=== Tasks to carry out ===
A: In the essay on the White House press corps, what share of Americans told the March 2017 Pew Research Center survey that they had heard about the relationship between the Trump administration and the news media?
B: Write the next part of the essay on the White House press corps, starting after its last sentence.

***** Document extract

“Our role is to inform the public, seek the truth, ask tough questions and attempt to hold those in power accountable by shining a spotlight on what they are doing. … What is at stake is the survival of our nation as a place where differing views are tolerated and debated, where election results are trusted and accepted, where people in power are held accountable and where the truth is accepted, even when it challenges our beliefs and our biases.”
~Jon Karl, ABC News chief Washington correspondent, in his book “Front Row at the Trump Show”
There is nothing new about a president of the United States criticizing, berating or even maligning the press. It goes along with the inherent nature of a relationship that is necessarily antagonistic at times. But in recent years the media have been the subject of increasing criticism and, at times, outright hostility.
In the first full month of his presidency, President Donald J. Trump took criticism of the media to new heights when claiming that news outlets were “the enemy of the American people.” According to a Pew Research Center survey conducted in March 2017, 94% of Americans said they had heard about the relationship between the Trump administration and the news media. And what they were seeing at the time concerned them: large majorities felt the relationship was unhealthy and that the ongoing tensions were impeding Americans’ access to important political news. Importantly, these concerns were widely shared across nearly all demographic groups and large majorities of both Democrats and Republicans.
No group of journalists found themselves in the spotlight or targets of criticism more than those serving in the White House press corps. As Jon Karl wrote in the epilogue of his best-selling book, “Front Row at the Trump Show” the founding charter of the White House Correspondents Association serves as a reminder that a free press has played an integral role in the White House for well over a hundred years. Jon wrote, “… asking questions of the most powerful people in our government, reporting on their actions, attempting to hold them accountable. The charter will fade, presidents will come and go, and so will the individual journalists and news organizations who report on them … (but the role) has and will continue to survive challenging times and flawed reporters just as surely as it will survive flawed presidents.”
My respect for the role and work of White House correspondents has been shaped by the admittedly distant view of a longtime network affiliate, and enhanced through a wide range of associations with several journalists given the prestigious assignment of covering the White House for ABC News over the years. In particular, I’ll always recall fondly my visit to the White House in June 2014 at the invitation of Jon Karl, touring the James S. Brady Briefing Room and meeting with Ann Compton (now retired) and Arlette Saenz (now working at CNN).
While their personalities and approaches are different, each of the following profiles are intended to convey the depth of experience, commitment and sacrifice that are common to all of them. They are WINNERS for their tireless dedication to the pursuit of the truth and to reporting on what really goes on at the White House, and for serving in a role that remains vital to our democratic process.

**********
***** Records supplied

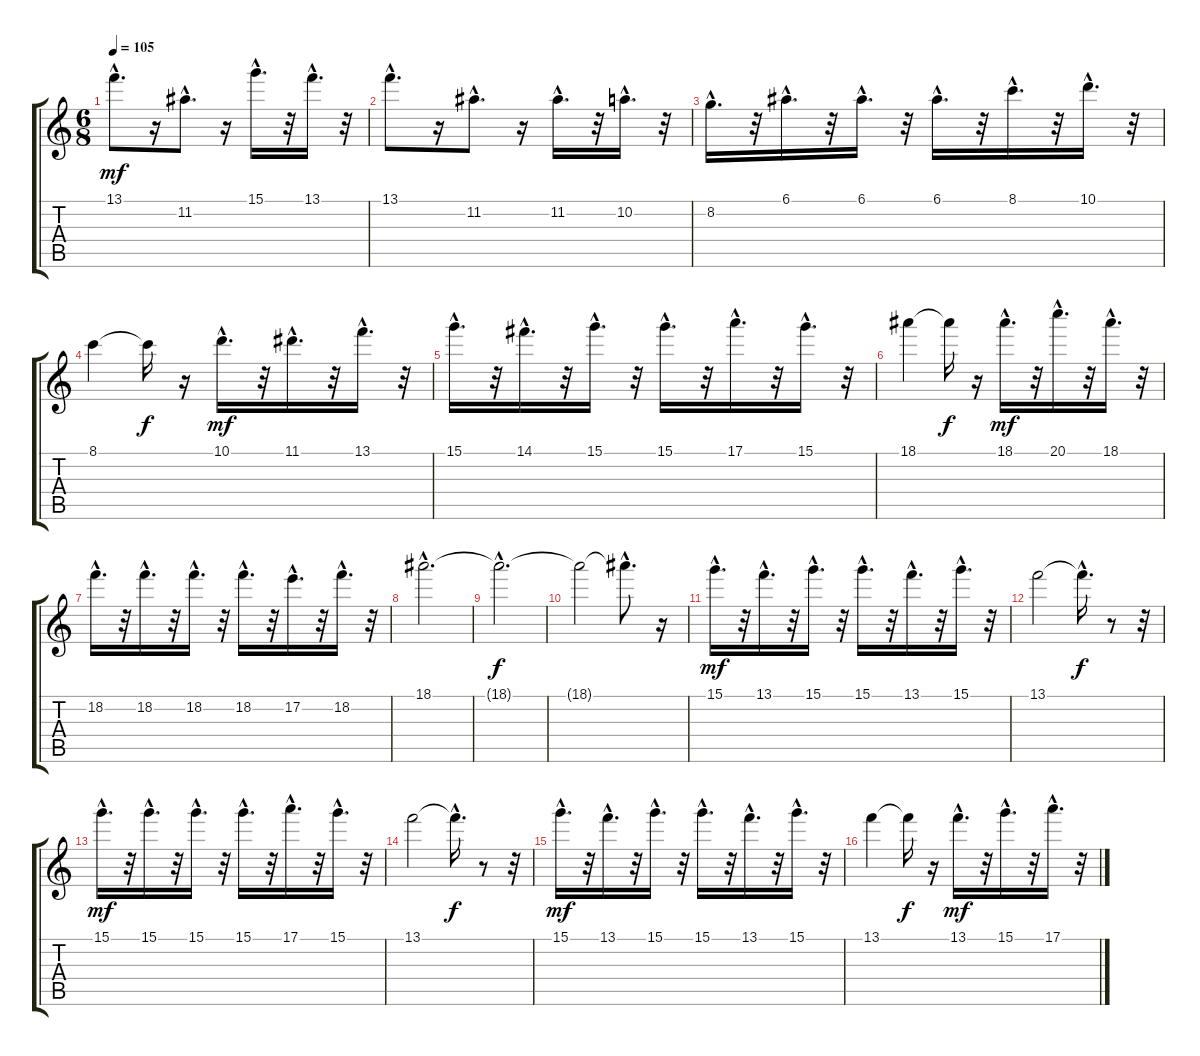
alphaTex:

\track "" {instrument electricguitarclean}
\staff {score tabs}
\tuning (E4 B3 G3 D3 A2 E2) {hide}
\ts (6 8)
\tempo 105
\clef g2
\ks c
13.1{hac}.8{d dy mf} r.16 11.2{hac}.8{d} r.16 15.1{hac}.16{d} r.32 13.1{hac}.16{d} r.32 |
13.1{hac}.8{d} r.16 11.2{hac}.8{d} r.16 11.2{hac}.16{d} r.32 10.2{hac}.16{d} r.32 |
8.2{hac}.16{d} r.32 6.1{hac}.16{d} r.32 6.1{hac}.16{d} r.32 6.1{hac}.16{d} r.32 8.1{hac}.16{d} r.32 10.1{hac}.16{d} r.32 |
8.1.4 8.1{t}.16{dy f} r.16 10.1{hac}.16{d dy mf} r.32 11.1{hac}.16{d} r.32 13.1{hac}.16{d} r.32 |
15.1{hac}.16{d} r.32 14.1{hac}.16{d} r.32 15.1{hac}.16{d} r.32 15.1{hac}.16{d} r.32 17.1{hac}.16{d} r.32 15.1{hac}.16{d} r.32 |
18.1.4 18.1{t}.16{dy f} r.16 18.1{hac}.16{d dy mf} r.32 20.1{hac}.16{d} r.32 18.1{hac}.16{d} r.32 |
18.2{hac}.16{d} r.32 18.2{hac}.16{d} r.32 18.2{hac}.16{d} r.32 18.2{hac}.16{d} r.32 17.2{hac}.16{d} r.32 18.2{hac}.16{d} r.32 |
18.1{hac}.2{d} |
18.1{hac t}.2{d dy f} |
18.1{t}.2 18.1{hac t}.8{d} r.16 |
15.1{hac}.16{d dy mf} r.32 13.1{hac}.16{d} r.32 15.1{hac}.16{d} r.32 15.1{hac}.16{d} r.32 13.1{hac}.16{d} r.32 15.1{hac}.16{d} r.32 |
13.1.2 13.1{hac t}.16{d dy f} r.8 r.32 |
15.1{hac}.16{d dy mf} r.32 15.1{hac}.16{d} r.32 15.1{hac}.16{d} r.32 15.1{hac}.16{d} r.32 17.1{hac}.16{d} r.32 15.1{hac}.16{d} r.32 |
13.1.2 13.1{hac t}.16{d dy f} r.8 r.32 |
15.1{hac}.16{d dy mf} r.32 13.1{hac}.16{d} r.32 15.1{hac}.16{d} r.32 15.1{hac}.16{d} r.32 13.1{hac}.16{d} r.32 15.1{hac}.16{d} r.32 |
13.1.4 13.1{t}.16{dy f} r.16 13.1{hac}.16{d dy mf} r.32 15.1{hac}.16{d} r.32 17.1{hac}.16{d} r.32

**********

=== Responses for each task ===
A: 94%

B:
Samuel “Sam” Donaldson, Jr. –
While he had a successful 47-year career with ABC News, Sam is best remembered for his work during two stints as the network’s White House correspondent from 1977-89 and 1998-99, covering presidents Carter, Reagan and Clinton. One of my most indelible memories of Sam involves the day he was an eyewitness to the assassination attempt on President Reagan in March 1981; Sam delivered the very first broadcast report of that event on the ABC radio network.
The first time I can recall meeting Sam was at an ABC affiliate meeting on the west coast in June 1989. He and Diane Sawyer (see her WINNER profile) had just been named to co-anchor Primetime Live, the network’s new magazine show. Our paths would cross many more times in the years to follow. One especially memorable meeting took place in October 1996 when Sam was the keynote speaker at the Siouxland Chamber of Commerce’s annual dinner in Sioux City, IA.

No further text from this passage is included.